What does the research show?
Ten years of social-scientific research done in conjunction with the intake of refugees makes it possible today to draw a more nuanced picture of the phenomenon and to deduce from it guidelines for action. Those guidelines apply primarily to the situation in local governments, in which – as if through a magnifying glass – the complexity of the situation becomes evident. One thing is clear: many of the systemic deficiencies in the entry infrastructure cannot be rectified from one day to the next. For example, the lack of options for housing new arrivals, especially once the reception process has been completed, reflect basic problems in the real estate market and the supply of public (»social«) housing. There are no quick fixes here. Nevertheless, it seems reasonable and logical to suppose that a faster »release« of refugees from the intake system might reduce the lodging problems.
The considerable number of work-migrants may serve as a basis for comparison. Every year many of them travel to the Federal Republic and find a place to live on their own, although sometimes they are assisted by their future employers. Greater flexibility also would be helpful wherever paths to the integration of refugees are being slowed down by systemic inertia. Flexibility can be achieved in a variety of ways: greater mobility in the choice of place of residence, easier access to the labor market, quicker recognition of the refugees‹ professional qualifications or in the certification of their language skills. Basically, the emphasis in political action should always be on enabling rather than on preventing. And one should never forget that the refuges have agency; they should be encouraged to take the initiative.

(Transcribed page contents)
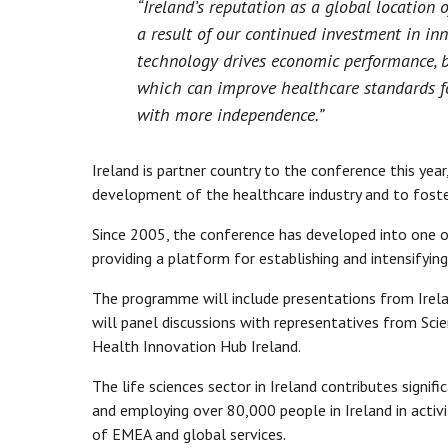
“Ireland’s reputation as a global location
a result of our continued investment in in
technology drives economic performance, b
which can improve healthcare standards for 
with more independence.”
Ireland is partner country to the conference this yea
development of the healthcare industry and to foste
Since 2005, the conference has developed into one o
providing a platform for establishing and intensifyin
The programme will include presentations from Ireland
will panel discussions with representatives from Scie
Health Innovation Hub Ireland.
The life sciences sector in Ireland contributes signif
and employing over 80,000 people in Ireland in activ
of EMEA and global services.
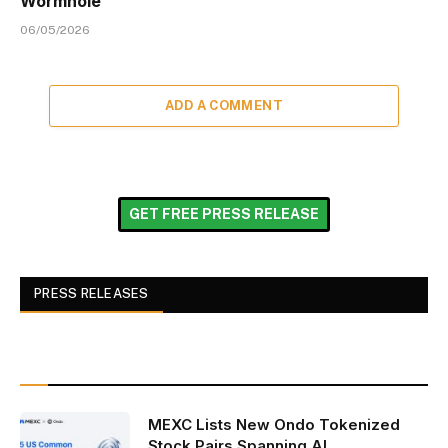
Wormhole
06/05/2026
ADD A COMMENT
GET FREE PRESS RELEASE
PRESS RELEASES
MEXC Lists New Ondo Tokenized
Stock Pairs Spanning AI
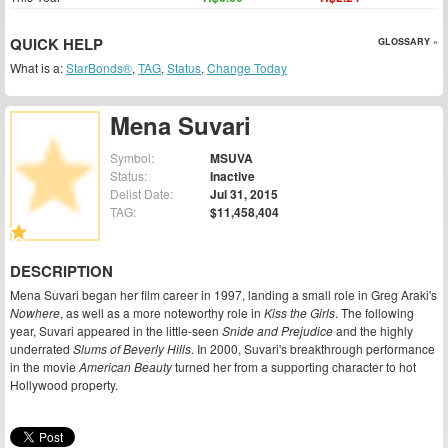
QUICK HELP
GLOSSARY »
What is a:
StarBonds®
,
TAG
,
Status
,
Change Today
Mena Suvari
Symbol:
MSUVA
Status:
Inactive
Delist Date:
Jul 31, 2015
TAG:
$11,458,404
DESCRIPTION
Mena Suvari began her film career in 1997, landing a small role in Greg Araki's
Nowhere
, as well as a more noteworthy role in
Kiss the Girls
. The following
year, Suvari appeared in the little-seen
Snide and Prejudice
and the highly
underrated
Slums of Beverly Hills
. In 2000, Suvari's breakthrough performance
in the movie
American Beauty
turned her from a supporting character to hot
Hollywood property.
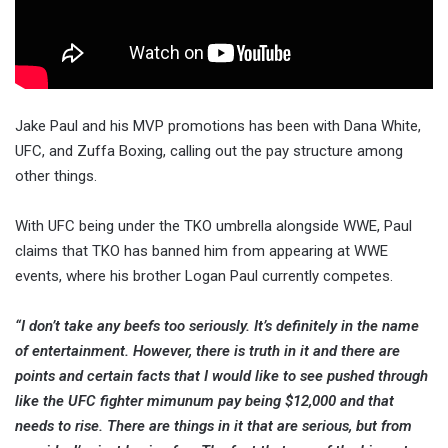
Jake Paul and his MVP promotions has been with Dana White,
UFC, and Zuffa Boxing, calling out the pay structure among
other things.
With UFC being under the TKO umbrella alongside WWE, Paul
claims that TKO has banned him from appearing at WWE
events, where his brother Logan Paul currently competes.
“I don’t take any beefs too seriously. It’s definitely in the name
of entertainment. However, there is truth in it and there are
points and certain facts that I would like to see pushed through
like the UFC fighter mimunum pay being $12,000 and that
needs to rise. There are things in it that are serious, but from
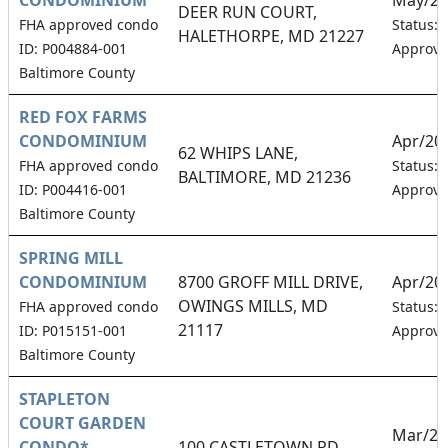
DEER RUN COURT,
FHA approved condo
Status:
HALETHORPE, MD 21227
ID: P004884-001
Approv
Baltimore County
RED FOX FARMS
CONDOMINIUM
Apr/20
62 WHIPS LANE,
FHA approved condo
Status:
BALTIMORE, MD 21236
ID: P004416-001
Approv
Baltimore County
SPRING MILL
CONDOMINIUM
8700 GROFF MILL DRIVE,
Apr/20
OWINGS MILLS, MD
FHA approved condo
Status:
21117
ID: P015151-001
Approv
Baltimore County
STAPLETON
COURT GARDEN
Mar/20
CONDO*
100 CASTLETOWN RD,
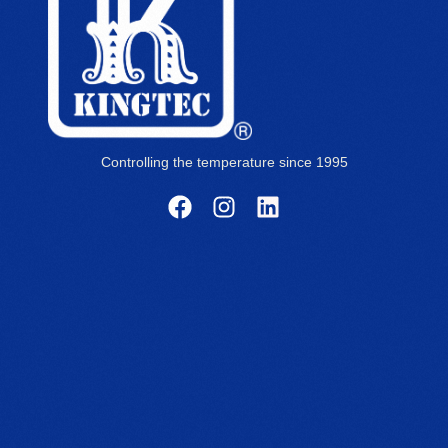
Controlling the temperature since 1995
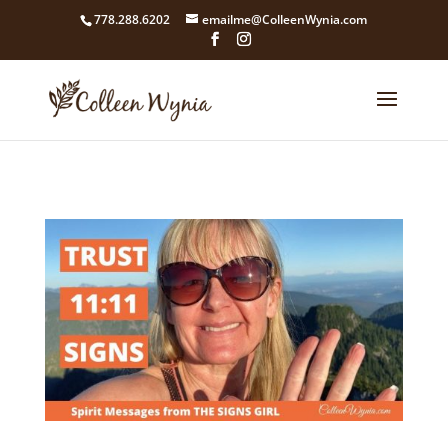
google4211dcdef9847b71.html
778.288.6202
emailme@ColleenWynia.com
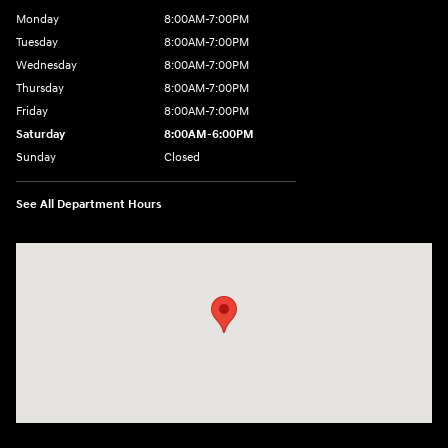
Monday
8:00AM-7:00PM
Tuesday
8:00AM-7:00PM
Wednesday
8:00AM-7:00PM
Thursday
8:00AM-7:00PM
Friday
8:00AM-7:00PM
Saturday
8:00AM-6:00PM
Sunday
Closed
See All Department Hours
Visit us at: 2090 Rodeo Dr Cottonwood, AZ 86326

**Problems to work on:**
a) In the passage on refugee research, what are all the ways listed by which flexibility can be achieved?
b) Reproduce the listing from its beginning through the line that contains "Hollywood property.", leaving the pictures out.

**Numbered responses:**
a)
- Greater mobility in the choice of place of residence
- Easier access to the labor market
- Quicker recognition of the refugees' professional qualifications
- Quicker certification of their language skills

b)
“Ireland’s reputation as a global location
a result of our continued investment in in
technology drives economic performance, b
which can improve healthcare standards for 
with more independence.”
Ireland is partner country to the conference this yea
development of the healthcare industry and to foste
Since 2005, the conference has developed into one o
providing a platform for establishing and intensifyin
The programme will include presentations from Ireland
will panel discussions with representatives from Scie
Health Innovation Hub Ireland.
The life sciences sector in Ireland contributes signif
and employing over 80,000 people in Ireland in activ
of EMEA and global services.
Wormhole
06/05/2026
ADD A COMMENT
GET FREE PRESS RELEASE
PRESS RELEASES
MEXC Lists New Ondo Tokenized
Stock Pairs Spanning AI
QUICK HELP
GLOSSARY »
What is a:
StarBonds®
,
TAG
,
Status
,
Change Today
Mena Suvari
Symbol:
MSUVA
Status:
Inactive
Delist Date:
Jul 31, 2015
TAG:
$11,458,404
DESCRIPTION
Mena Suvari began her film career in 1997, landing a small role in Greg Araki's
Nowhere
, as well as a more noteworthy role in
Kiss the Girls
. The following
year, Suvari appeared in the little-seen
Snide and Prejudice
and the highly
underrated
Slums of Beverly Hills
. In 2000, Suvari's breakthrough performance
in the movie
American Beauty
turned her from a supporting character to hot
Hollywood property.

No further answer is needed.